Problem statement = Copy the listing below word for word, from the line with "در زمین حاضر" to the line with "ва Москвы рассмотрел вопрос", including both of those lines. Leave the pictures out of your answer.

===== Material for this exercise

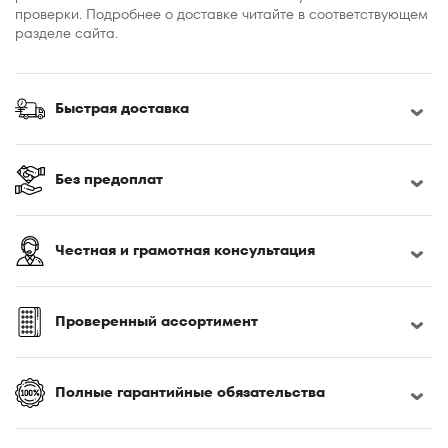
проверки. Подробнее о доставке читайте в соответствующем
разделе сайта.
Быстрая доставка
Без предоплат
Честная и грамотная консультация
Проверенный ассортимент
Полные гарантийные обязательства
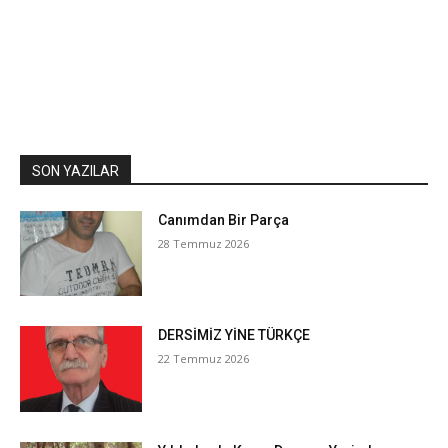
SON YAZILAR
Canımdan Bir Parça
28 Temmuz 2026
DERSİMİZ YİNE TÜRKÇE
22 Temmuz 2026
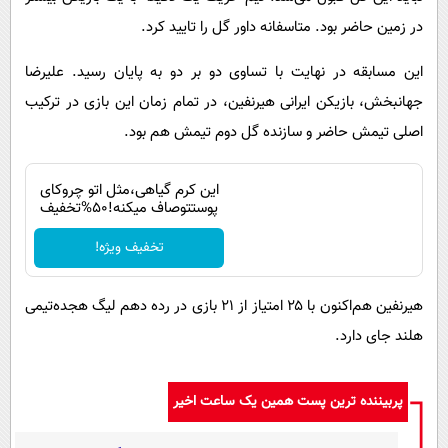
در زمین حاضر بود. متاسفانه داور گل را تایید کرد.
این مسابقه در نهایت با تساوی دو بر دو به پایان رسید. علیرضا
جهانبخش، بازیکن ایرانی هیرنفین، در تمام زمان این بازی در ترکیب
اصلی تیمش حاضر و سازنده گل دوم تیمش هم بود.
این کرم گیاهی،مثل اتو چروکای
پوستتوصاف میکنه!50%تخفیف
تخفیف ویژه!
هیرنفین هم‌اکنون با ۲۵ امتیاز از ۲۱ بازی در رده دهم لیگ هجده‌تیمی
هلند جای دارد.
پربیننده ترین پست همین یک ساعت اخیر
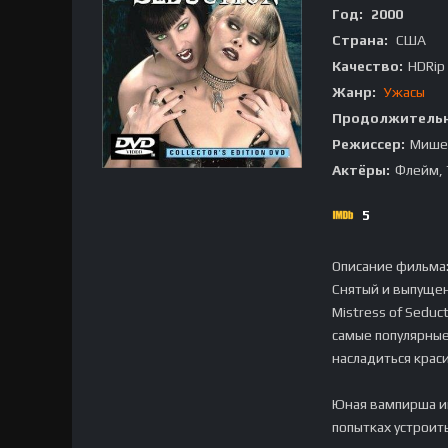
Год:
2000
Страна:
США
Качество:
HDRip
Жанр:
Ужасы
Продолжительн
Режиссер:
Мише
Актёры:
Флейм, 
5
Описание фильма
Снятый и выпуще
Mistress of Seduc
самые популярные
насладиться крас
Юная вампирша ищ
попытках устроит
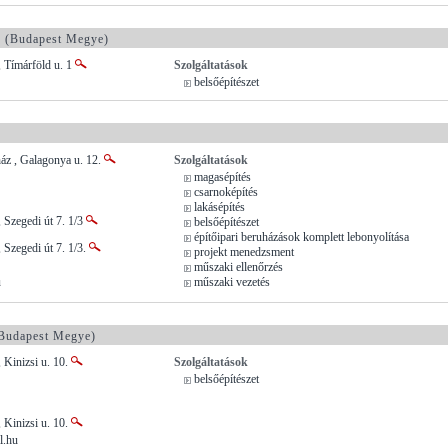
.
(Budapest Megye)
 Tímárföld u. 1
Szolgáltatások
belsőépítészet
áz , Galagonya u. 12.
Szolgáltatások
magasépítés
csarnoképítés
lakásépítés
 Szegedi út 7. 1/3
belsőépítészet
építőipari beruházások komplett lebonyolítása
 Szegedi út 7. 1/3.
projekt menedzsment
műszaki ellenőrzés
u
műszaki vezetés
Budapest Megye)
 Kinizsi u. 10.
Szolgáltatások
belsőépítészet
 Kinizsi u. 10.
l.hu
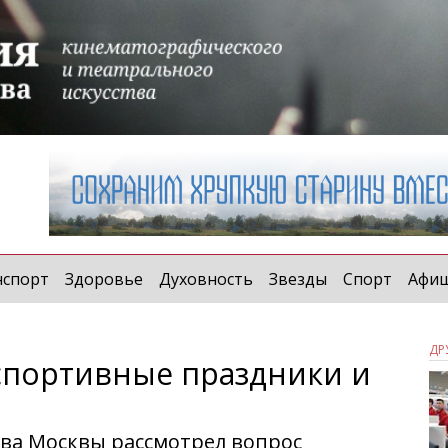
нспорт
Здоровье
Духовность
Звезды
Спорт
Афи
ДР
спортивные праздники и
ва Москвы рассмотрел вопрос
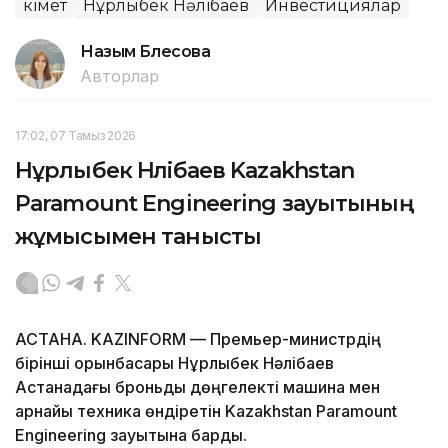
Үкімет
Нұрлыбек Нәлібаев
Инвестициялар
Назым Бөлесова
Авторлар
17:02, 07 Тамыз 2026
Нұрлыбек Нәлібаев Kazakhstan
Paramount Engineering зауытының
жұмысымен танысты
АСТАНА. KAZINFORM — Премьер-министрдің
бірінші орынбасары Нұрлыбек Нәлібаев
Астанадағы броньды дөңгелекті машина мен
арнайы техника өндіретін Kazakhstan Paramount
Engineering зауытына барды.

==========

Solution to the exercise =
در زمین حاضر بود. متاسفانه داور گل را تایید کرد.
این مسابقه در نهایت با تساوی دو بر دو به پایان رسید. علیرضا
جهانبخش، بازیکن ایرانی هیرنفین، در تمام زمان این بازی در ترکیب
اصلی تیمش حاضر و سازنده گل دوم تیمش هم بود.
این کرم گیاهی،مثل اتو چروکای
پوستتوصاف میکنه!50%تخفیف
تخفیف ویژه!
هیرنفین هم‌اکنون با ۲۵ امتیاز از ۲۱ بازی در رده دهم لیگ هجده‌تیمی
هلند جای دارد.
پربیننده ترین پست همین یک ساعت اخیر
Год:
2000
Страна:
США
Качество:
HDRip
Жанр:
Ужасы
Продолжительн
Режиссер:
Мише
Актёры:
Флейм, 
5
Описание фильма
Снятый и выпуще
Mistress of Seduc
самые популярные
насладиться крас
Юная вампирша ищ
попытках устроит
.
(Budapest Megye)
 Tímárföld u. 1
Szolgáltatások
belsőépítészet
áz , Galagonya u. 12.
Szolgáltatások
magasépítés
csarnoképítés
lakásépítés
 Szegedi út 7. 1/3
belsőépítészet
építőipari beruházások komplett lebonyolítása
 Szegedi út 7. 1/3.
projekt menedzsment
műszaki ellenőrzés
u
műszaki vezetés
Budapest Megye)
 Kinizsi u. 10.
Szolgáltatások
belsőépítészet
 Kinizsi u. 10.
l.hu
нспорт
Здоровье
Духовность
Звезды
Спорт
Афи
ДР
спортивные праздники и
ва Москвы рассмотрел вопрос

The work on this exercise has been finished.